Top share index shrugged off sharp losses at the open and steadied Tuesday, as gains in defensive stocks offset falls in riskier assets after Standard & Poors ratings agency threatened to downgrade 15 euro zone countries.

S&P warned it may downgrade 15 out of 17 euro zone countries, including top-rated Germany and France, if EU leaders fail to agree on a plan to solve the debt crisis at a summit on Friday.

(The timing of the announcement) is certainly not going to help the fragile sentiment we've become used to. Having said that there's an increasing tendency to take these credit rating downgrades with a pinch of salt, especially when it includes Germany, Richard Hunter, Head of Equities at Hargreaves Lansdown Stockbrokers said.

Hunter said the overall situation for the euro zone on a balance sheet basis looked more positive, and S&P's announcement had given investors a reason to pause for breath rather than to sell off sharply.

Typically, the riskier assets such as banks <.FTNMX8350> and miners <.FTNMX1770> were weaker as London's blue chip index <.FTSE> slipped just 1.82 points to 5,566.14 at 9:11 a.m., having closed at a five-week high Monday.

S&P's warning dented the progress the FTSE 100 had made, rising around 8 percent over the previous eight trading days.

The index has gained in response to initiatives by central banks to boost liquidity in the financial system and hopes Europe's leaders can find a way to prevent contagion spreading.

S&P's announcement came after the announcement of a Franco-German initiative, to be discussed Friday, to enforce budget discipline across the 17-member zone through EU treaty changes.

Traders said any action by the S&P would kill the EFSF (European Financial Stability Facility) as it would mean that it would be unlikely to carry a triple 'A' rating, especially if France is downgraded, which now seems increasingly likely.

Miners such as Kazakhmys fell 1.2 percent, while lenders Barclays and HSBC shed up to 1.3 percent.

Deutsche Bank said the success or failure of policy actions over coming days would be judged, among other things, by the degree to which the heightened level of equity market volatility begins to normalise, if at all.

A more sustained reduction in asset market volatility, helped by a further reduction in official rates by the ECB (European Central Bank) Thursday, would in our view provide a necessary condition for the deterioration in the global growth and specifically western world growth to stabilise, it said.

The latest third-quarter GDP data from the euro zone is scheduled for release at 1000 GMT.

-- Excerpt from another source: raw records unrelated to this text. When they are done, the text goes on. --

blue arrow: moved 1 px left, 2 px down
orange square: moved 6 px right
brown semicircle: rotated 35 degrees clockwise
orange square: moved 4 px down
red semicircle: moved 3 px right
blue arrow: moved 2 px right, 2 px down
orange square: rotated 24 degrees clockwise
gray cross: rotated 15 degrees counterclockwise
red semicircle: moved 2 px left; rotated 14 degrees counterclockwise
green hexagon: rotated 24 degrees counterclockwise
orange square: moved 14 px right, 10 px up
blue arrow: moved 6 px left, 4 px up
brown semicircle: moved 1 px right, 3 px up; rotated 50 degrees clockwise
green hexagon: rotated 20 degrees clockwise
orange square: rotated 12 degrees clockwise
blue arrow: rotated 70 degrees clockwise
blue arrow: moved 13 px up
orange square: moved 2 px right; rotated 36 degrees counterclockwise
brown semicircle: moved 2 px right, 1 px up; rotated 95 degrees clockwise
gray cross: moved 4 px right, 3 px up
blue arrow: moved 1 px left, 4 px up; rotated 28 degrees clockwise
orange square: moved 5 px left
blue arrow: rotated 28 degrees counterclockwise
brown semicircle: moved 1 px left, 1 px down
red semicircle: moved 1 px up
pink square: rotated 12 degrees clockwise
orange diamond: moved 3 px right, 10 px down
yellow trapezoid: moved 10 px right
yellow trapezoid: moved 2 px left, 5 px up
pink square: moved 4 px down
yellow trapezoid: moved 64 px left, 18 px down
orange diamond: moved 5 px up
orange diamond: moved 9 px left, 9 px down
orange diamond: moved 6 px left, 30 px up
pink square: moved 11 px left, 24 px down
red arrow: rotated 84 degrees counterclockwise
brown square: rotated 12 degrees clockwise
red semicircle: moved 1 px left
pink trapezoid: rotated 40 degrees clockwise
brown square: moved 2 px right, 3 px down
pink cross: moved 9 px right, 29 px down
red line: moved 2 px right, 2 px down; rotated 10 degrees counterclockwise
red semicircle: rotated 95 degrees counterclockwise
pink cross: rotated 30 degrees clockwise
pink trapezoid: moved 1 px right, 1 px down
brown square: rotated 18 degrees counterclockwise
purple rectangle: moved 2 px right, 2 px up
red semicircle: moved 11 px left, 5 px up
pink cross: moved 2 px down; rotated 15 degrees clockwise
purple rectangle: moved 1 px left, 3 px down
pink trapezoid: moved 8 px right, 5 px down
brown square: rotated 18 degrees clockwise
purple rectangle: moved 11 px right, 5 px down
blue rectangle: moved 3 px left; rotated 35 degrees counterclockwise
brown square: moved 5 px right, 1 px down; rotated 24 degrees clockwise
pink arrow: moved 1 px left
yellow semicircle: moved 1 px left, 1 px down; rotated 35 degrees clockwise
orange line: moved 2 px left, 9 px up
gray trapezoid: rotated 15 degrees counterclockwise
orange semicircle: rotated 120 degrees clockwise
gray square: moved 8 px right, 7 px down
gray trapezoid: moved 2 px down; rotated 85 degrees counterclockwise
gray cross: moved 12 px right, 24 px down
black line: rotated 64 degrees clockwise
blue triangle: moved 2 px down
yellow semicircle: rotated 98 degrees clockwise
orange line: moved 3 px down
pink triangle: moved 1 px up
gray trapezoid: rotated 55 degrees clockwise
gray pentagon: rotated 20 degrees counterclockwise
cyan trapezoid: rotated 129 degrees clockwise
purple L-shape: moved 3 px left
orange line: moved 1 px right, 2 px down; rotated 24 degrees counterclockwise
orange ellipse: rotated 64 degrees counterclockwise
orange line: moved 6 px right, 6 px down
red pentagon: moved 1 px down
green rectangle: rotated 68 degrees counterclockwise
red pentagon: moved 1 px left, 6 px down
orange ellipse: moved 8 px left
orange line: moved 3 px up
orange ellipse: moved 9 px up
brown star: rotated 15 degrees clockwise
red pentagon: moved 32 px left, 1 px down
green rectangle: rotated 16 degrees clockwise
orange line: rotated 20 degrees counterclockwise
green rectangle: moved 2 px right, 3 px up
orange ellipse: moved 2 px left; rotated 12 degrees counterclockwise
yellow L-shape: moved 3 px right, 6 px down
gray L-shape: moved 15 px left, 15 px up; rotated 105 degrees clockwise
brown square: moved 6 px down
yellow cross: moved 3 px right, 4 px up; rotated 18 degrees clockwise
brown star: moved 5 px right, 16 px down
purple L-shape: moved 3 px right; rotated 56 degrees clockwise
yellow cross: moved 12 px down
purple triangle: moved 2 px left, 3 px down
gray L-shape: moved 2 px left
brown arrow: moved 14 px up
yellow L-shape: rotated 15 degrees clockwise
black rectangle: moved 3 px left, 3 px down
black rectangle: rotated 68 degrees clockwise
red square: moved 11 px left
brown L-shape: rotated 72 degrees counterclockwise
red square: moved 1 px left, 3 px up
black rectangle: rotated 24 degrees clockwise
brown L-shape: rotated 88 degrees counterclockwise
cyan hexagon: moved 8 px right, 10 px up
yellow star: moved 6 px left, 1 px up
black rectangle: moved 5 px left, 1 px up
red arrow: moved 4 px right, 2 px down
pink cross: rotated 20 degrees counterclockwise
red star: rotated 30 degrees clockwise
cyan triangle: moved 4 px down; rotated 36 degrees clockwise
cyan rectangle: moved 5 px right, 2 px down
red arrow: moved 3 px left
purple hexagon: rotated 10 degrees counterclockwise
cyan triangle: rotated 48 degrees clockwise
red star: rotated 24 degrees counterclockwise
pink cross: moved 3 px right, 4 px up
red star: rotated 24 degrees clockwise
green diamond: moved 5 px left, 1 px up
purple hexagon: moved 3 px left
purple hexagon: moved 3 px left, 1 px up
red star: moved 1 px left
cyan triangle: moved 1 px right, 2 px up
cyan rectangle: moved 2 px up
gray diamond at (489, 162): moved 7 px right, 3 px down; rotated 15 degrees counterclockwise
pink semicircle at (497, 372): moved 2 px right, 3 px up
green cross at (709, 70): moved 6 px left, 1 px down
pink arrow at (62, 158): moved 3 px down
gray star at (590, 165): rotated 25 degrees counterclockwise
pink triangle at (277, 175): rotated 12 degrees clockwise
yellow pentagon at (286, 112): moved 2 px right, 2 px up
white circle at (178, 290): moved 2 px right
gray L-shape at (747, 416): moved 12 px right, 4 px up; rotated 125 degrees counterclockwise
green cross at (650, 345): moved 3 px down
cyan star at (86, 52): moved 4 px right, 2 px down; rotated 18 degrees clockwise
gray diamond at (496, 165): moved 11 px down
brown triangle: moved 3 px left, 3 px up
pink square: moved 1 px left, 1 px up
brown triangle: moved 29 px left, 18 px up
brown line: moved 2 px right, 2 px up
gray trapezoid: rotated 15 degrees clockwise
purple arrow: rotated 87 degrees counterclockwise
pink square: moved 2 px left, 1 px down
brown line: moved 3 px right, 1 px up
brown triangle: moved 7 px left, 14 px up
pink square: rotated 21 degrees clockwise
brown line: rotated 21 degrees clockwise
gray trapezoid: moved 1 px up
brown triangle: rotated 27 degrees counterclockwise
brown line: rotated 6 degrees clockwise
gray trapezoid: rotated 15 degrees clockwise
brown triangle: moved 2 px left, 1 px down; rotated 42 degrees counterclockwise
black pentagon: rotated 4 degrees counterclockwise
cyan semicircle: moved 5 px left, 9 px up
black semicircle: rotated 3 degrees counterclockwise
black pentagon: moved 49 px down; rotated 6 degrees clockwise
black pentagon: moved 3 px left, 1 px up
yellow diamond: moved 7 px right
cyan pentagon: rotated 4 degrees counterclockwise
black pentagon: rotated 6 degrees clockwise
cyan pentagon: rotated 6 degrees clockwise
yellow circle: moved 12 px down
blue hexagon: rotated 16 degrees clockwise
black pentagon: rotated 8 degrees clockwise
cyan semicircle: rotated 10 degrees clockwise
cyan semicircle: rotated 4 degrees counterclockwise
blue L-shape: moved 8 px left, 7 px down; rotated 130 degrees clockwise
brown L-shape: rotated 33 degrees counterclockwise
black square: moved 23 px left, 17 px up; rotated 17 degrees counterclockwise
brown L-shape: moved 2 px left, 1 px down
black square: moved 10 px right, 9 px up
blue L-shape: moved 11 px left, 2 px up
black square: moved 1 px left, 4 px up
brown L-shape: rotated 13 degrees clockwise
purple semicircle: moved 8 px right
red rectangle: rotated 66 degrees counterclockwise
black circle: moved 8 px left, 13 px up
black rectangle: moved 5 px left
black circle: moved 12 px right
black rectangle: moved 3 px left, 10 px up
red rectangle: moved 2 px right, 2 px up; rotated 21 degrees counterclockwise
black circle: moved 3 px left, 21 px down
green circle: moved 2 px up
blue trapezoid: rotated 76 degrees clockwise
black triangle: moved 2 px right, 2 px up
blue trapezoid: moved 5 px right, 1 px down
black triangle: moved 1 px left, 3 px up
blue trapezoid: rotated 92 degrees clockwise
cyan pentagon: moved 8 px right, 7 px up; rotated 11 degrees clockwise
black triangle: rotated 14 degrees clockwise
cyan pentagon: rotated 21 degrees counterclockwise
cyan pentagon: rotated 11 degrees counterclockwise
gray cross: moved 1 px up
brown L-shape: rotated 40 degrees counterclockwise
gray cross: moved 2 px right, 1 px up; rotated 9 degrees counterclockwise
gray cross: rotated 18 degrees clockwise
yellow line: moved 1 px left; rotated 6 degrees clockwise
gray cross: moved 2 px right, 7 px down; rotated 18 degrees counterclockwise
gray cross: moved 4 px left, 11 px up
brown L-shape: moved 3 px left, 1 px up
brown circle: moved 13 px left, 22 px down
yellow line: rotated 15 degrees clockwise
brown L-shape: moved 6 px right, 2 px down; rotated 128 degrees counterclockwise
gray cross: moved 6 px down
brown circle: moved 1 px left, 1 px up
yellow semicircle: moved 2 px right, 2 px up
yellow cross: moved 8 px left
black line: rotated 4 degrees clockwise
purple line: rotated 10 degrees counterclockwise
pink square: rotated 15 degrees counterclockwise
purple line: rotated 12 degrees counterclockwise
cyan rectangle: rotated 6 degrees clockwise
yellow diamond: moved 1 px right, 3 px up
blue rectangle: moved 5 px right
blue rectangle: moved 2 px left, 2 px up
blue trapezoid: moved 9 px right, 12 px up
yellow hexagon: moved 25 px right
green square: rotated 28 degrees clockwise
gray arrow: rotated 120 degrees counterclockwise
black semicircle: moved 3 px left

British retailers fell in early trading after a survey published overnight said they suffered their biggest annual fall in underlying sales since May last month after widespread discounts failed to lure in pre-Christmas shoppers.

Debenhams , Next and Marks & Spencer shed up to 1.0 percent after the firms suffered from unusually mild November weather.

Analysts at Singer Capital Markets cut their clothing sector profit forecasts, taking them 5 percent below consensus on average to reflect how difficult October and November have been, and how margins will probably come under intense pressure in December.

On the upside, Wolseley , the world's biggest building supplies company, led the FTSE 100 gainers list, rising 2.1 percent after it posted a 16 percent rise in first-quarter trading profit.

Seymour Pierce, which said the results were ahead of its expectations, raised Wolseley's rating to hold from sell.

Defensive stocks dominated the leaders as investors' mood turned cautious, with Vodafone up 0.6 percent, British American Tobacco up 0.7 percent and drugmaker Shire nosing 0.4 percent higher.

In the pharmaceutical sector, Goldman Sachs reiterated its buy rating on Shire, given continued market uncertainty, and its preference for structural leaders in the sector.

On the broader outlook for equity markets, Goldman Sachs said: The first few months of 2012 are likely to be weak, as equity markets digest softer growth especially in Europe.

However, we expect some resolution to sovereign funding problems in Europe, and together with improved signs of growth, this should ignite a recovery in markets at some point in first-half 2012.